How to Create Talking Virtual Characters with Microsoft GAIA
GAIA: Ability to synthesize natural-looking talking avatar videos from speech and a single portrait image.
It even supports text prompts such as “sad,” “open mouth,” or “surprised” to guide video generation.
GAIA also allows you to precisely control every facial movement of your avatar, such as a smile or an expression of surprise.
You can accept voice, video or text commands to create a talking avatar video.
The main features:
1. Generate a talking virtual character based on voice: If you give GAIA a voice recording, it can create a video of an avatar whose lips and facial expressions will move in response to the voice.
2. Generate a talking virtual character based on the video: GAIA can observe the actions of a real person in the video, and then create a virtual character to imitate these actions.
3. Control the head posture of the avatar: You can tell GAIA to make the avatar’s head make specific movements, such as nodding or shaking its head.
4. Complete control of avatar’s expressions: GAIA allows you to precisely control every facial movement of avatars, such as smiles or expressions of surprise.

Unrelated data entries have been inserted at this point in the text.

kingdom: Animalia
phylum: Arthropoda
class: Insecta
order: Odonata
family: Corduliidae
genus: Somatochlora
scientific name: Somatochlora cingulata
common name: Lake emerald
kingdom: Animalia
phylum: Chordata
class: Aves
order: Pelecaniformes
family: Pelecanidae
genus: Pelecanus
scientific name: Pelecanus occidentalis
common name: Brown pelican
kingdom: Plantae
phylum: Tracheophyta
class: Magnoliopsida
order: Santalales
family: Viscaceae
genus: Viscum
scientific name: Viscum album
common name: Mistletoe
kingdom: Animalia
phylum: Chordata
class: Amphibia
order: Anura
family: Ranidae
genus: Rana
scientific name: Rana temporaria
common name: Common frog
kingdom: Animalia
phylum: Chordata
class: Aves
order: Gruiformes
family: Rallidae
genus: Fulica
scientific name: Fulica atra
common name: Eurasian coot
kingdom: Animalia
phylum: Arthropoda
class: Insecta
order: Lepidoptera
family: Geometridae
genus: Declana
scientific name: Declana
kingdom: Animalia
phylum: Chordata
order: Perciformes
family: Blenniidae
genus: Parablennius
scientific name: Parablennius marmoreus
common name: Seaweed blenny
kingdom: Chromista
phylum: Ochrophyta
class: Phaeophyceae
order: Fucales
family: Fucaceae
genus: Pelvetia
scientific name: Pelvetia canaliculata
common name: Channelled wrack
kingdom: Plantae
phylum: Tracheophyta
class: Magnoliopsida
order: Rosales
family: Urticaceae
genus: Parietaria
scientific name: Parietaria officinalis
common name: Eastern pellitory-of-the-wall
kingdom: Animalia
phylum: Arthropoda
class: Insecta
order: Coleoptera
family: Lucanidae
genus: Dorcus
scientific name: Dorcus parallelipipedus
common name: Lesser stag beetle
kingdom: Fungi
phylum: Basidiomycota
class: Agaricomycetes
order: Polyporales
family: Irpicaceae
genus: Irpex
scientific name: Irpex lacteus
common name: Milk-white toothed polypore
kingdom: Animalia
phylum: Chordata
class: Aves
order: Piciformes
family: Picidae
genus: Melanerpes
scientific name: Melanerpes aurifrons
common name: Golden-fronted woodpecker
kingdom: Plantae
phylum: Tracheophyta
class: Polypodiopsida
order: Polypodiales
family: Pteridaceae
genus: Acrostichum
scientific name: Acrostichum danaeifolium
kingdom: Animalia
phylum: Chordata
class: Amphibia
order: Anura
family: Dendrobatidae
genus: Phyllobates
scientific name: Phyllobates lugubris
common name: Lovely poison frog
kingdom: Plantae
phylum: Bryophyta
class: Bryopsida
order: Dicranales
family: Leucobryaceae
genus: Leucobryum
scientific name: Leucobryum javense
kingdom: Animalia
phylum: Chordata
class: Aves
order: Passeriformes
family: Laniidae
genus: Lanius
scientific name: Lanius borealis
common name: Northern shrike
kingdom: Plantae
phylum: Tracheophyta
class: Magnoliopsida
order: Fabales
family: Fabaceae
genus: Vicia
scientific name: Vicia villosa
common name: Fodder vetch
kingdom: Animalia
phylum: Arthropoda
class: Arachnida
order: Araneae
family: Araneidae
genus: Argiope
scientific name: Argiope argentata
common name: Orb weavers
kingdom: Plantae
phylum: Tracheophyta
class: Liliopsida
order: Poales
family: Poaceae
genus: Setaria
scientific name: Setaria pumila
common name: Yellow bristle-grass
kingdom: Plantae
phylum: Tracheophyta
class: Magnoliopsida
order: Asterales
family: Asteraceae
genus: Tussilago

5. Generate virtual character actions based on text instructions: You can give GAIA some text instructions, such as “Please smile”, and it will create a virtual character video that follows these instructions.
How GAIA works:
- Separate motion and appearance representation:
•GAIA first separates each video frame into a representation of motion and appearance. This means it can distinguish between parts that move as a result of speaking (such as lip movement) and which parts remain the same (such as hair, eye position).
2. Use a variational autoencoder (VAE):
• VAE is used to encode these separated representations in video frames and reconstruct the original frames from these representations. This process helps the model learn how to accurately capture and reproduce a character’s facial features and expressions.
3. Speech-based motion sequence generation:
•The diffusion model is optimized to generate motion sequences based on speech sequences and reference portrait pictures. This means that the model can generate corresponding facial movements based on a given speech input (such as a conversation).
4. Application in reasoning process:
•In practical applications, the diffusion model accepts input speech sequences and reference portrait pictures as conditions and generates motion sequences. These motion sequences are then decoded into videos showing the avatar’s speech and facial expressions.
5. Application of control and text instructions:
•GAIA also allows you to control arbitrary facial attributes by editing facial landmarks during generation, or generate video clips of virtual avatars based on text instructions.
Projects and demos
Paper
GAIA not only automatically generates head movements based on voice, but also allows users to customize head movements. For example, if a user wants the avatar to shake or nod while speaking, they can specify such an action, and GAIA will be able to achieve this without affecting the synchronization of lip movements with speech.
This increases the flexibility and controllability of virtual avatar video generation, making it more suitable for a variety of different application scenarios.